David Boies, a lawyer for Starr at Boies, Schiller & Flexner LLP, said in an e-mail that Bernanke “has important testimony” to give in this case. He said Starr will respond in court to the U.S. filing within the next couple of weeks.
The case is Starr International Co. v. U.S., 1:11-cv-00779, U.S. Court of Federal Claims (Washington).
Ex-SAC Trader Martoma Seeks Dismissal of Charges Related to Elan
Former SAC Capital Advisors LP portfolio manager Mathew Martoma urged a federal judge to dismiss two insider trading charges tied to his firm’s sales of Dublin-based Elan (ELN) Corp.’s American depositary receipts.
Martoma, who’s charged with the biggest insider trading scheme in U.S. history, cited a U.S. Supreme Court ruling in 2010, called Morrison v. National Australia Bank, that said U.S. laws don’t protect foreign investors who buy stocks on overseas exchanges.

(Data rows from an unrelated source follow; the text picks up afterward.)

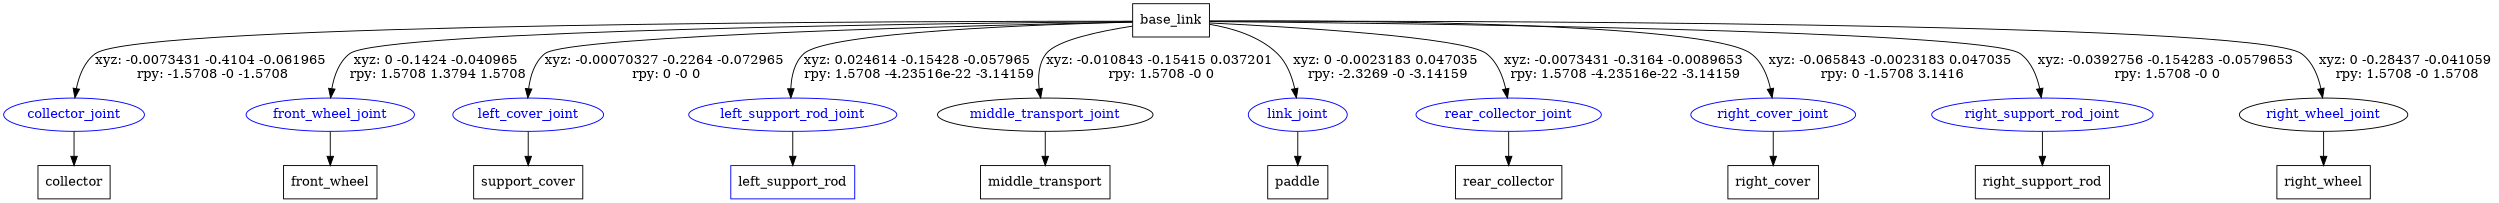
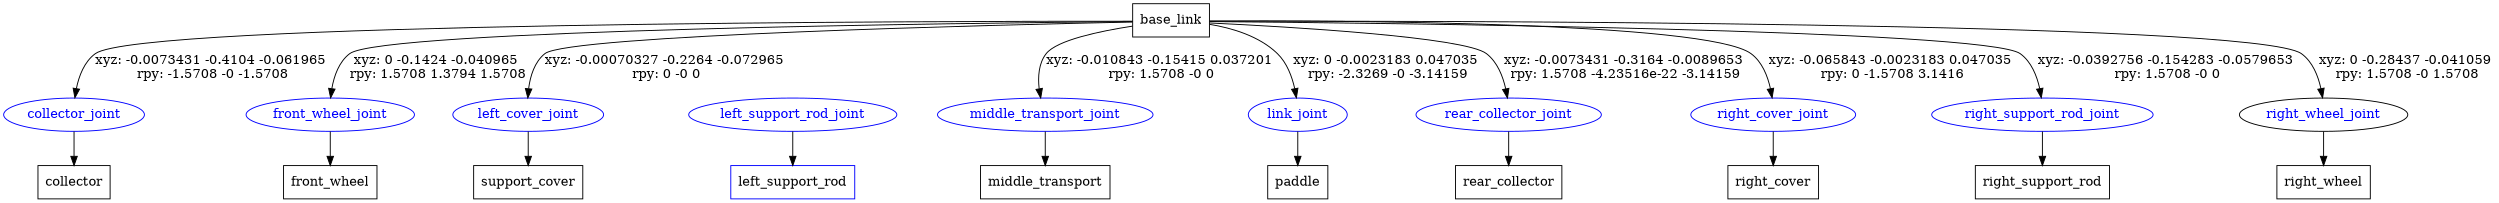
  digraph {
    node [shape=box]
    n1 [label=base_link]
    collector_joint [color=blue fontcolor=blue shape=ellipse]
    front_wheel_joint [color=blue fontcolor=blue shape=ellipse]
    left_cover_joint [color=blue fontcolor=blue shape=ellipse]
    left_support_rod_joint [color=blue fontcolor=blue shape=ellipse]
-   middle_transport_joint [color=black fontcolor=blue shape=ellipse]
+   middle_transport_joint [color=blue fontcolor=blue shape=ellipse]
    n7 [color=blue fontcolor=blue label=link_joint shape=ellipse]
    rear_collector_joint [color=blue fontcolor=blue shape=ellipse]
    right_cover_joint [color=blue fontcolor=blue shape=ellipse]
    right_support_rod_joint [color=blue fontcolor=blue shape=ellipse]
    right_wheel_joint [color=black fontcolor=blue shape=ellipse]
    n12 [label=collector]
    n13 [label=front_wheel]
    n14 [label=support_cover]
    n15 [color=blue label=left_support_rod]
    n16 [label=middle_transport]
    n17 [label=paddle]
    n18 [label=rear_collector]
    n19 [label=right_cover]
    n20 [label=right_support_rod]
    n21 [label=right_wheel]
    n1 -> collector_joint [label="xyz: -0.0073431 -0.4104 -0.061965 \nrpy: -1.5708 -0 -1.5708"]
    n1 -> front_wheel_joint [label="xyz: 0 -0.1424 -0.040965 \nrpy: 1.5708 1.3794 1.5708"]
    n1 -> left_cover_joint [label="xyz: -0.00070327 -0.2264 -0.072965 \nrpy: 0 -0 0"]
-   n1 -> left_support_rod_joint [label="xyz: 0.024614 -0.15428 -0.057965 \nrpy: 1.5708 -4.23516e-22 -3.14159"]
    n1 -> middle_transport_joint [label="xyz: -0.010843 -0.15415 0.037201 \nrpy: 1.5708 -0 0"]
    n1 -> n7 [label="xyz: 0 -0.0023183 0.047035 \nrpy: -2.3269 -0 -3.14159"]
    n1 -> rear_collector_joint [label="xyz: -0.0073431 -0.3164 -0.0089653 \nrpy: 1.5708 -4.23516e-22 -3.14159"]
    n1 -> right_cover_joint [label="xyz: -0.065843 -0.0023183 0.047035 \nrpy: 0 -1.5708 3.1416"]
    n1 -> right_support_rod_joint [label="xyz: -0.0392756 -0.154283 -0.0579653 \nrpy: 1.5708 -0 0"]
    n1 -> right_wheel_joint [label="xyz: 0 -0.28437 -0.041059 \nrpy: 1.5708 -0 1.5708"]
    collector_joint -> n12
    front_wheel_joint -> n13
    left_cover_joint -> n14
    left_support_rod_joint -> n15
    middle_transport_joint -> n16
    n7 -> n17
    rear_collector_joint -> n18
    right_cover_joint -> n19
    right_support_rod_joint -> n20
    right_wheel_joint -> n21
  }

He was charged by the U.S. in November, accused of helping the hedge fund founded by Steven A. Cohen make $276 million using illegal tips about a drug to treat Alzheimer’s disease. The U.S. alleged that after getting a tip from a neurologist who was head of the safety monitoring committee for the drug trial, Martoma traded on Elan ADRs and shares of Wyeth LLC. Martoma has denied wrongdoing and is scheduled to go on trial in November.
Martoma’s lawyer said that while he isn’t seeking dismissal of a charge tied to trading in Wyeth LLC, a Delaware corporation based in Madison, New Jersey, he reserves the right to do so later.
The case is U.S. v. Martoma, 12-cr-00973, U.S. District Court, Southern District of New York (Manhattan).